→ **Work task**: The listing below holds a line with "nose: (595, 336)" and a line with "right knee: (673, 384)". Reproduce those two lines exactly, plus everything between them.

→ **Data under study**:
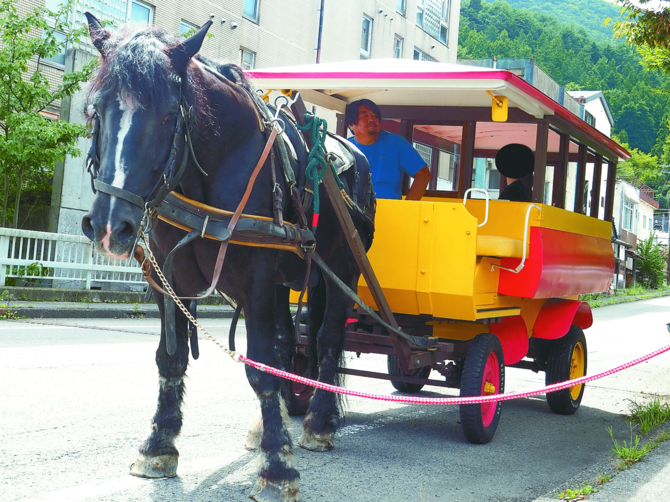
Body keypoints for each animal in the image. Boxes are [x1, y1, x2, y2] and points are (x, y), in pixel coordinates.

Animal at [80, 14, 375, 502]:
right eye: (97, 110)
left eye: (168, 114)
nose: (109, 226)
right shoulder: (169, 278)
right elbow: (172, 358)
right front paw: (159, 444)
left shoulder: (256, 278)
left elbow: (261, 370)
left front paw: (277, 468)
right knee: (289, 344)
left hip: (342, 271)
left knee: (328, 339)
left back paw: (318, 421)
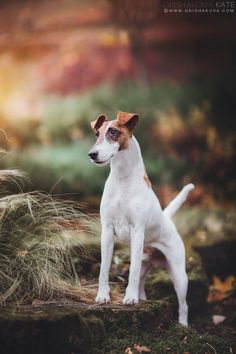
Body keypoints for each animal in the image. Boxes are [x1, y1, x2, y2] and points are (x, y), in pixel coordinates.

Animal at [88, 112, 194, 324]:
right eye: (97, 133)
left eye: (113, 132)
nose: (92, 154)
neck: (122, 180)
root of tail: (166, 218)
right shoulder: (107, 232)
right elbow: (104, 269)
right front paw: (103, 296)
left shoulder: (137, 231)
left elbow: (133, 273)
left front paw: (130, 298)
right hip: (147, 263)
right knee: (142, 280)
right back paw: (142, 297)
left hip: (179, 274)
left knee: (183, 304)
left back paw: (183, 325)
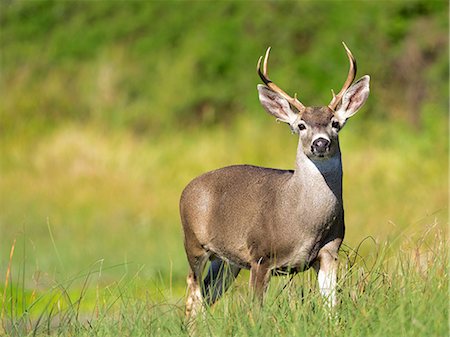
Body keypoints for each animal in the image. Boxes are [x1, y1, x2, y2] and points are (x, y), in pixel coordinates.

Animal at [179, 42, 370, 318]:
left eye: (335, 123)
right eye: (301, 125)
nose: (320, 143)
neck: (302, 222)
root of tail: (186, 188)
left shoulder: (329, 251)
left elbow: (331, 306)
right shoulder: (260, 254)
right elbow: (255, 311)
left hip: (227, 261)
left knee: (207, 293)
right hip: (194, 243)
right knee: (193, 294)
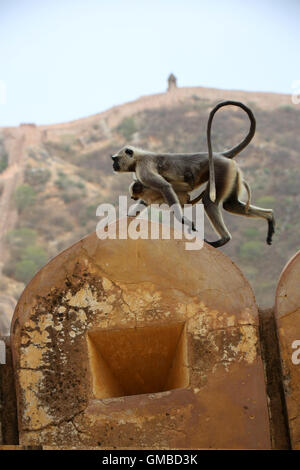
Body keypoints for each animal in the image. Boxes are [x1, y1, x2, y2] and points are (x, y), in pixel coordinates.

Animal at [111, 98, 276, 246]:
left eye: (115, 159)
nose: (113, 165)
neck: (137, 158)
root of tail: (220, 155)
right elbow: (146, 198)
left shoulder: (143, 166)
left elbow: (164, 187)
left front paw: (183, 220)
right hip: (232, 172)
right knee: (230, 204)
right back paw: (270, 217)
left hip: (220, 170)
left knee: (209, 201)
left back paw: (223, 239)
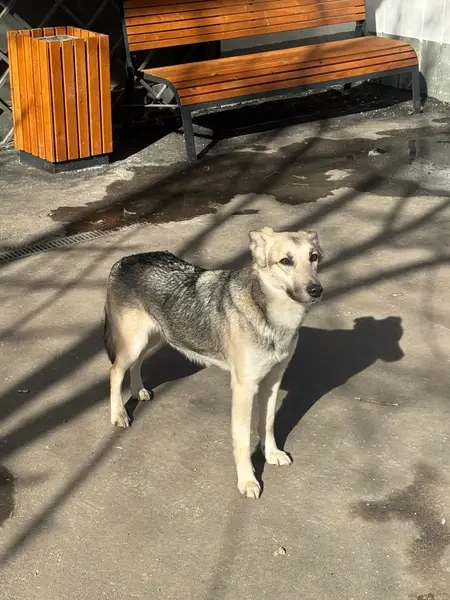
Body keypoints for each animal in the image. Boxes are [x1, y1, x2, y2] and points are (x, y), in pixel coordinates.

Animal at [104, 227, 324, 498]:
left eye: (313, 257)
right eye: (286, 261)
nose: (316, 290)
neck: (270, 315)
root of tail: (124, 260)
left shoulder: (272, 381)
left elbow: (268, 423)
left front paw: (271, 454)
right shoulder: (244, 389)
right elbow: (243, 441)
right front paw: (247, 481)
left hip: (156, 336)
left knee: (137, 364)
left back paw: (138, 391)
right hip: (134, 344)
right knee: (115, 372)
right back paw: (118, 414)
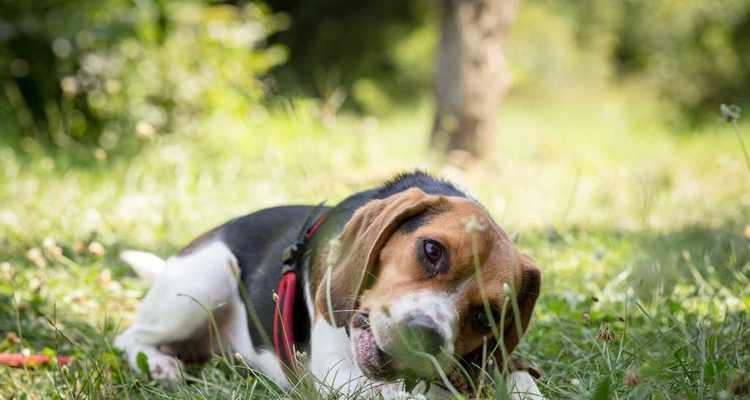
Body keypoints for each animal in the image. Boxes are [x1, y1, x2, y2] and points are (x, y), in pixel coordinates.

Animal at [114, 170, 544, 398]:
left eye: (487, 318)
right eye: (431, 250)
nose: (424, 336)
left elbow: (521, 378)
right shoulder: (333, 368)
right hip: (204, 282)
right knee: (129, 337)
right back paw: (159, 364)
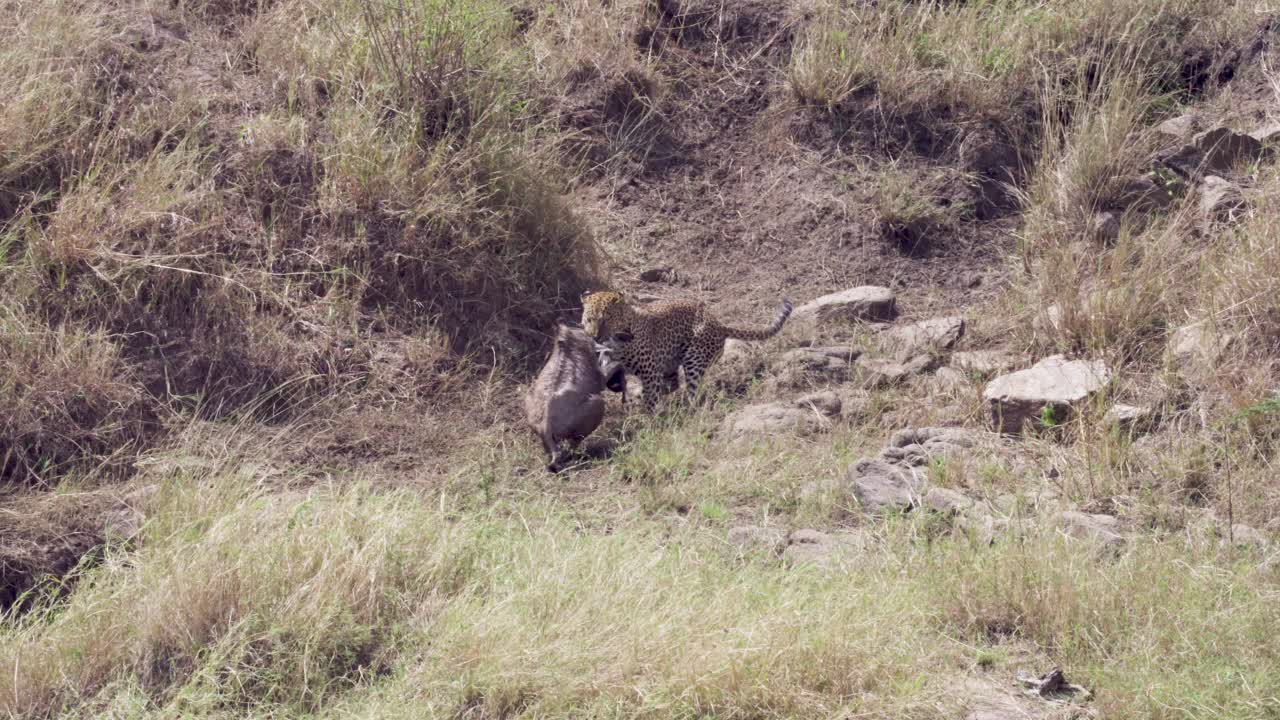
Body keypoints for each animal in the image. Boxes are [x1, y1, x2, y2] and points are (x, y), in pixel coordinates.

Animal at [581, 285, 788, 409]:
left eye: (606, 320)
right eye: (589, 319)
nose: (595, 336)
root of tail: (719, 324)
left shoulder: (650, 373)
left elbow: (650, 400)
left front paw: (647, 422)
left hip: (694, 359)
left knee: (692, 391)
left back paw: (688, 410)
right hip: (670, 364)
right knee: (673, 384)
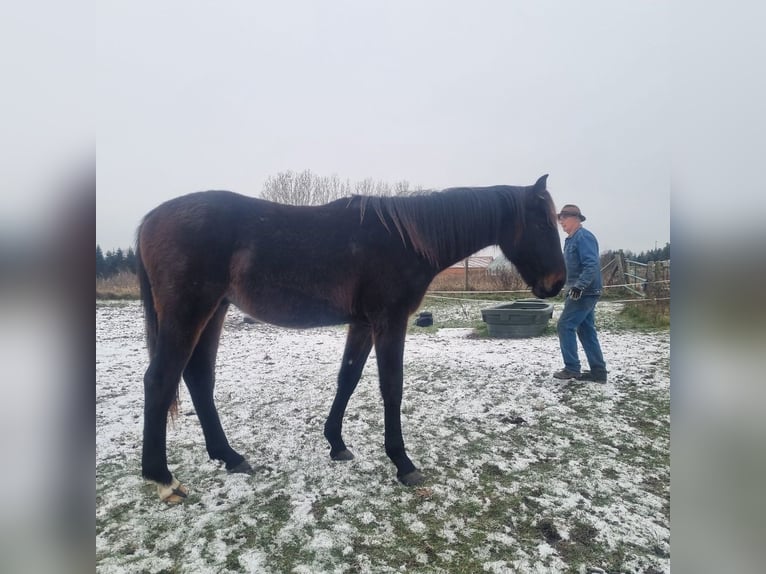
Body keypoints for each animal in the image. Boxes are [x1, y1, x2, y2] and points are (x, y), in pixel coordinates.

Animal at [135, 174, 568, 504]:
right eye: (544, 224)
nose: (557, 283)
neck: (405, 240)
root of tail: (151, 220)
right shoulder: (389, 321)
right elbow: (392, 386)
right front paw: (403, 463)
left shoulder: (362, 324)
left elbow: (348, 378)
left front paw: (336, 443)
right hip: (188, 313)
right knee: (160, 380)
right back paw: (163, 479)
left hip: (214, 312)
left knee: (198, 379)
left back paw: (228, 456)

→ **Reply to the exercise**:
nose: (595, 336)
root of tail: (719, 324)
left shoulder: (650, 373)
left elbow: (650, 400)
left front paw: (647, 422)
left hip: (694, 359)
left knee: (692, 391)
left back paw: (688, 410)
right hip: (670, 364)
right knee: (673, 384)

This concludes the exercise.